Omitting all images, transcribe the listing word for word.
★ ★ ★ ★ ★
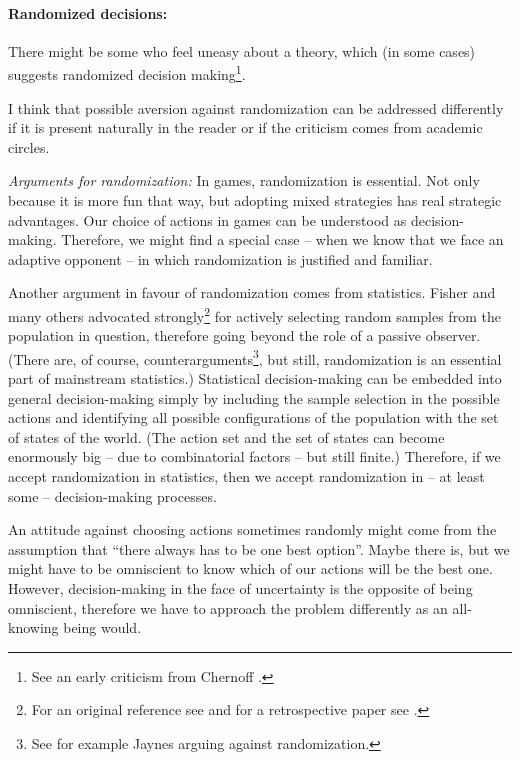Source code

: \documentclass{article}
\begin{document}
\paragraph{Randomized decisions:}
There might be some who feel uneasy about a theory, which (in some cases) suggests randomized decision making\footnote{See an early criticism from Chernoff \cite{paper:Chernoff1954}.}.

I think that possible aversion against randomization can be addressed differently if it is present naturally in the reader or if the criticism comes from academic circles.

{\it Arguments for randomization:}
In games, randomization is essential. Not only because it is more fun that way, but adopting mixed strategies has real strategic advantages.
Our choice of actions in games can be understood as decision-making. Therefore, we might find a special case -- when we know that we face an adaptive opponent -- in which randomization is justified and familiar.

Another argument in favour of randomization comes from statistics. Fisher and many others advocated strongly\footnote{For an original reference see \cite{book:FisherDesignOfExperiments} and for a retrospective paper see \cite{paper:FishersDevil}.} for actively selecting random samples from the population in question, therefore going beyond the role of a passive observer. (There are, of course, counterarguments\footnote{See for example Jaynes \cite{book:Jaynes} arguing against randomization.}, but still, randomization is an essential part of mainstream statistics.)
Statistical decision-making can be embedded into general decision-making simply by including the sample selection in the possible actions and identifying all possible configurations of the population with the set of states of the world. (The action set and the set of states can become enormously big -- due to combinatorial factors -- but still finite.) Therefore, if we accept randomization in statistics, then we accept randomization in -- at least some -- decision-making processes.

An attitude against choosing actions sometimes randomly might come from the assumption that ``there always has to be one best option''. Maybe there is, but we might have to be omniscient to know which of our actions will be the best one. However, decision-making in the face of uncertainty is the opposite of being omniscient, therefore we have to approach the problem differently as an all-knowing being would.
\end{document}
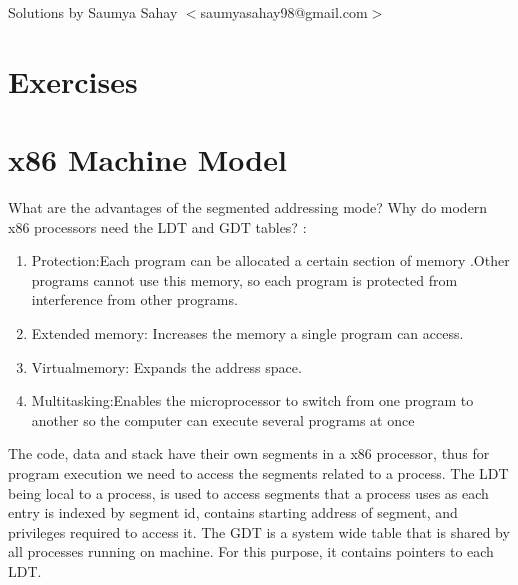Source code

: \vskip 1cm
\begin{flushright}
Solutions by Saumya Sahay $<$saumyasahay98@gmail.com$>$
\end{flushright}
\section*{Exercises}
\vskip 1cm
\setcounter{Exercise}{0}
\setcounter{Answer}{0}

\section*{x86 Machine Model}


\begin{ExerciseList}

\Exercise
What are the advantages of the segmented addressing mode? Why do modern x86 processors
need the LDT and GDT tables?
 \Answer  :
\begin{enumerate}
\item Protection:Each program can be allocated a certain section of memory .Other programs cannot use this memory, so each program is protected from interference from other programs.
\item Extended memory: Increases the memory a single program can access.
\item Virtualmemory: Expands the address space.
\item Multitasking:Enables the microprocessor to switch from one program to another so the computer can execute several programs at once
\end{enumerate}

The code, data and stack have their own segments in a x86 processor, thus for program execution we need to access the segments related to a process.
The LDT being local to a process, is used to access segments that a process uses as each entry is indexed by segment id, contains starting address of segment, and privileges required to access it.
The GDT  is  a system wide table that is shared by all processes running on machine. For this purpose, it contains pointers to each LDT.\\


\end{ExerciseList}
★ ★ ★ ★ ★
Exercise output –
Source code

: \documentclass{article}
\begin{document}
\paragraph{Randomized decisions:}
There might be some who feel uneasy about a theory, which (in some cases) suggests randomized decision making\footnote{See an early criticism from Chernoff \cite{paper:Chernoff1954}.}.

I think that possible aversion against randomization can be addressed differently if it is present naturally in the reader or if the criticism comes from academic circles.

{\it Arguments for randomization:}
In games, randomization is essential. Not only because it is more fun that way, but adopting mixed strategies has real strategic advantages.
Our choice of actions in games can be understood as decision-making. Therefore, we might find a special case -- when we know that we face an adaptive opponent -- in which randomization is justified and familiar.

Another argument in favour of randomization comes from statistics. Fisher and many others advocated strongly\footnote{For an original reference see \cite{book:FisherDesignOfExperiments} and for a retrospective paper see \cite{paper:FishersDevil}.} for actively selecting random samples from the population in question, therefore going beyond the role of a passive observer. (There are, of course, counterarguments\footnote{See for example Jaynes \cite{book:Jaynes} arguing against randomization.}, but still, randomization is an essential part of mainstream statistics.)
Statistical decision-making can be embedded into general decision-making simply by including the sample selection in the possible actions and identifying all possible configurations of the population with the set of states of the world. (The action set and the set of states can become enormously big -- due to combinatorial factors -- but still finite.) Therefore, if we accept randomization in statistics, then we accept randomization in -- at least some -- decision-making processes.

An attitude against choosing actions sometimes randomly might come from the assumption that ``there always has to be one best option''. Maybe there is, but we might have to be omniscient to know which of our actions will be the best one. However, decision-making in the face of uncertainty is the opposite of being omniscient, therefore we have to approach the problem differently as an all-knowing being would.
\end{document}
Source code

: \vskip 1cm
\begin{flushright}
Solutions by Saumya Sahay $<$saumyasahay98@gmail.com$>$
\end{flushright}
\section*{Exercises}
\vskip 1cm
\setcounter{Exercise}{0}
\setcounter{Answer}{0}

\section*{x86 Machine Model}


\begin{ExerciseList}

\Exercise
What are the advantages of the segmented addressing mode? Why do modern x86 processors
need the LDT and GDT tables?
 \Answer  :
\begin{enumerate}
\item Protection:Each program can be allocated a certain section of memory .Other programs cannot use this memory, so each program is protected from interference from other programs.
\item Extended memory: Increases the memory a single program can access.
\item Virtualmemory: Expands the address space.
\item Multitasking:Enables the microprocessor to switch from one program to another so the computer can execute several programs at once
\end{enumerate}

The code, data and stack have their own segments in a x86 processor, thus for program execution we need to access the segments related to a process.
The LDT being local to a process, is used to access segments that a process uses as each entry is indexed by segment id, contains starting address of segment, and privileges required to access it.
The GDT  is  a system wide table that is shared by all processes running on machine. For this purpose, it contains pointers to each LDT.\\


\end{ExerciseList}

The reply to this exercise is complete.